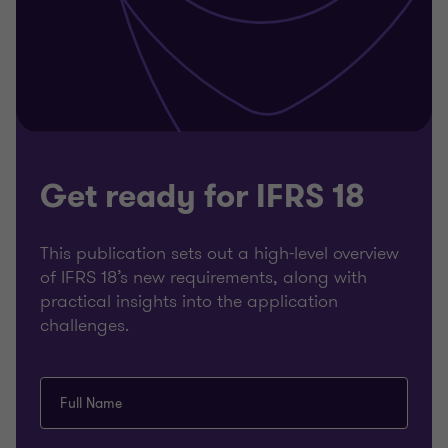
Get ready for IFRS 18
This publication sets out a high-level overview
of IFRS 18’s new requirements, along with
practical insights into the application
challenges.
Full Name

======

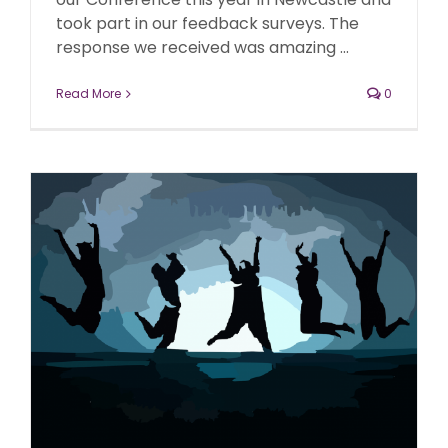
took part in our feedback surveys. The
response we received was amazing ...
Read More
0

======

- **ABOUT THIS TASK**
Which lines of the listing contain the word "IFRS"? Copy each of them.

- **OUTPUT FOR THIS TASK**
Get ready for IFRS 18
of IFRS 18’s new requirements, along with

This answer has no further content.